Jakarta (ANTARA News) - Ketua DPR Marzuki Alie memastikan parlemen tidak lagi menggunakan buah impor untuk jamuan berbagai acara terhitung mulai Kamis (31/1).

"Terhitung mulai hari ini, baik semua rapat maupun kegiatan DPR lainnya yang menyediakan jamuan makan, tidak lagi menyuguhkan buah-buahan impor tapi buah lokal yang diolah oleh para petani Indonesia," kata Marzuki di Gedung DPR, Jakarta, Kamis.

Marzuki mengatakan keputusan tersebut sudah disetujui dalam rapat Badan Musyawarah (Bamus) hari ini.

Menurut dia, langkah tersebut diambil sebagai dukungan kepada petani lokal yang juga telah berperan melestarikan produk hasil dalam negeri.

"Buah-buahan kita tidak kalah bersaing dengan produk luar negeri," katanya.

Dia menegaskan Indonesia memiliki ragam buah-buahan yang jauh lebih menarik dan nikmat dibandingkan produk dari luar negeri.

Dengan keputusan tersebut, dia menjamin tidak akan ditemukan lagi buah-buahan impor dalam jamuan berbagai rapat di DPR.

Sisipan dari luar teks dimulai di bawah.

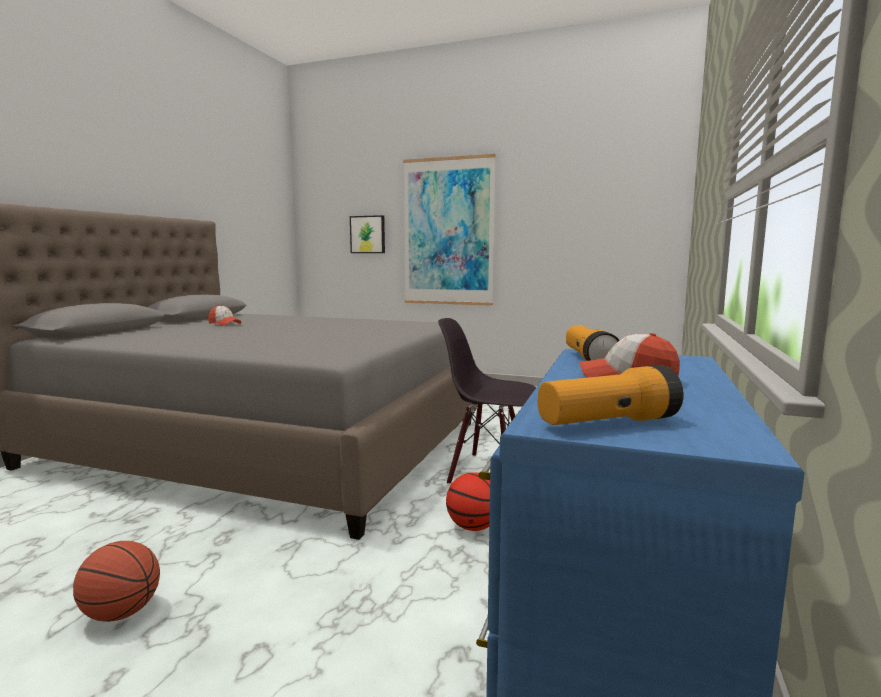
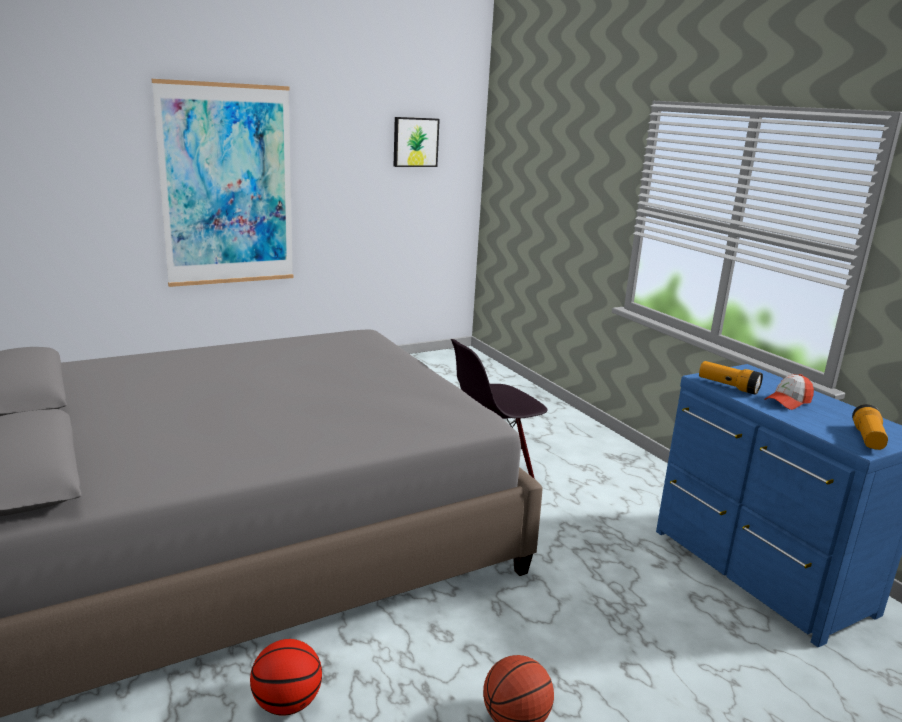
camera: 50 degrees left, 10 degrees up
cap [208,305,242,326] -> none
picture [350,215,385,253] -> picture moved to [394,117,440,167]
basketball [446,472,490,531] -> basketball moved to [250,639,322,716]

"Kami akan suguhkan buah lokal, misalnya manggis, jeruk dan lain-lain," katanya.

Marzuki berharap langkah tersebut dapat didukung oleh seluruh rakyat Indonesia dengan mendahulukan mengonsumsi buah-buahan lokal.

Sementara itu, Guru Besar Institut Pertanian Bogor (IPB) Roedhy Poerwanto menilai kebijakan larangan impor sejumlah komoditas hortikultura seperti buah-buahan dan sayuran yang baru-baru ini diterapkan pemerintah sebaiknya bersifat permanen atau berkelanjutan.

"Jadi bukan larangannya yang dipermanenkan, tapi kebijakan yang tidak selalu bersifat sementara, sehingga petani kita belum siap," katanya.

Selain itu jika kebijakan pembatasan atau larangan impor produk hortikultura itu permanen, maka para investor pun tidak dirugikan karena mereka telah melakukan persiapan dalam proses penanaman.

Pemerintah melakukan pelarangan impor terhadap beberapa produk hortikultura, Januari hingga Juni 2013.